▶ [Activity] An image-free reproduction of the data below is needed: print it exactly.

▶ [Dataset content]
*** Block opens ***
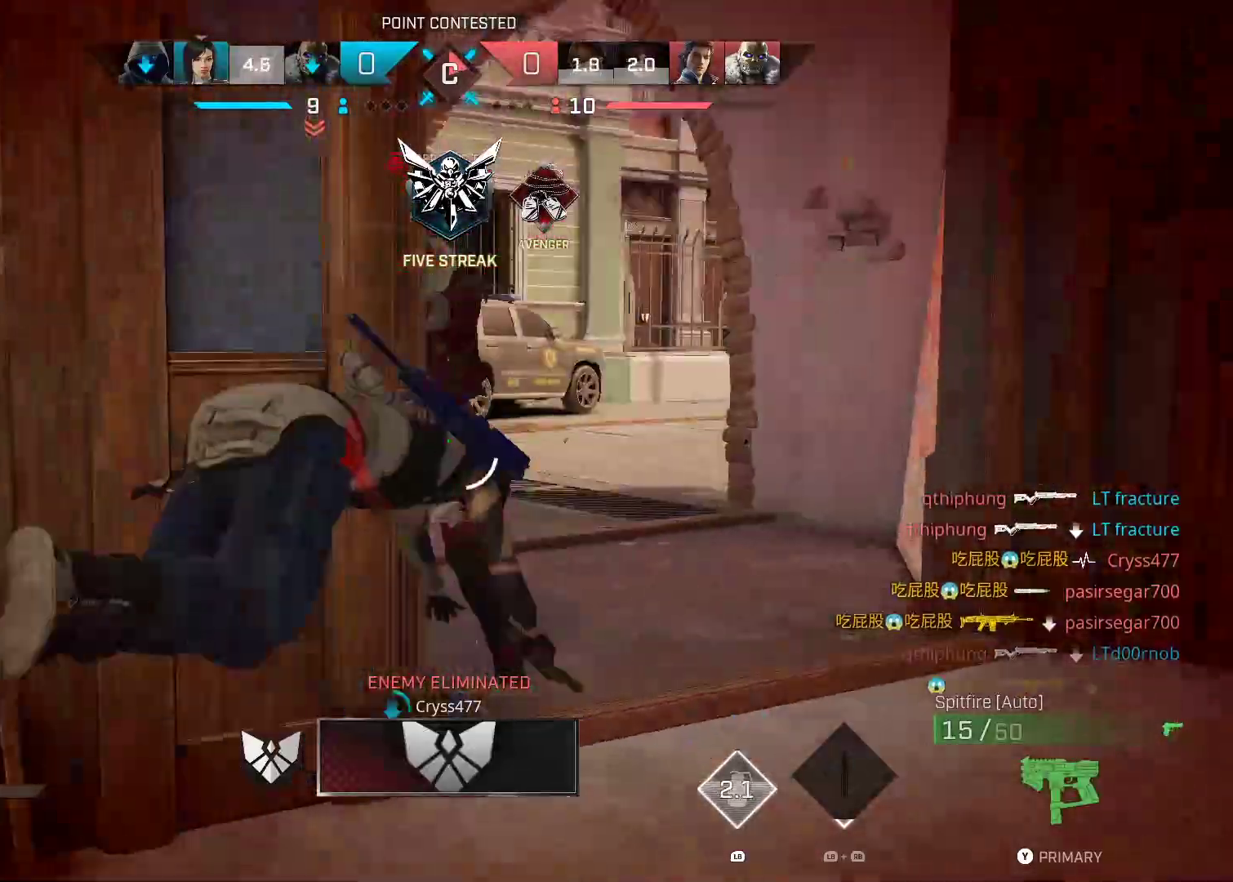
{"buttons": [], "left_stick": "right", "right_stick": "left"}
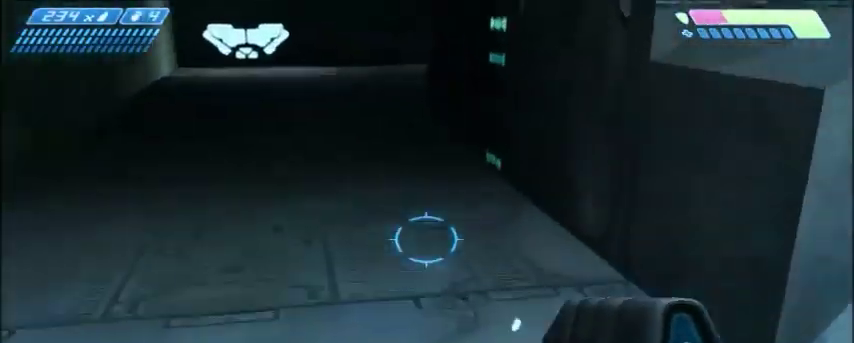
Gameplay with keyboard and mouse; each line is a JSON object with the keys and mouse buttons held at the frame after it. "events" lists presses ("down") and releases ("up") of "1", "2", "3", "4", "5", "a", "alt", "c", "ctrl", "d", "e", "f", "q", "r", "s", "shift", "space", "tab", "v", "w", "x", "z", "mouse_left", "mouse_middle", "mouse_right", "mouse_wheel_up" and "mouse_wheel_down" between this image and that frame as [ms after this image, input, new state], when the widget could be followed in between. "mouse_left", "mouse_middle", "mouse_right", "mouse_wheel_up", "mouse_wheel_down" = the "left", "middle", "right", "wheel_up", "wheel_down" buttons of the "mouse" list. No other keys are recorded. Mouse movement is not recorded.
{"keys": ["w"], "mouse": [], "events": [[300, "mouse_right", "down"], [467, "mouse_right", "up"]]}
*** Block closes ***
▶ [Final answer]
{"buttons": [], "left_stick": "right", "right_stick": "left"}
Gameplay with keyboard and mouse; each line is a JSON object with the keys and mouse buttons held at the frame after it. "events" lists presses ("down") and releases ("up") of "1", "2", "3", "4", "5", "a", "alt", "c", "ctrl", "d", "e", "f", "q", "r", "s", "shift", "space", "tab", "v", "w", "x", "z", "mouse_left", "mouse_middle", "mouse_right", "mouse_wheel_up" and "mouse_wheel_down" between this image and that frame as [ms after this image, input, new state], when the widget could be followed in between. "mouse_left", "mouse_middle", "mouse_right", "mouse_wheel_up", "mouse_wheel_down" = the "left", "middle", "right", "wheel_up", "wheel_down" buttons of the "mouse" list. No other keys are recorded. Mouse movement is not recorded.
{"keys": ["w"], "mouse": [], "events": [[300, "mouse_right", "down"], [467, "mouse_right", "up"]]}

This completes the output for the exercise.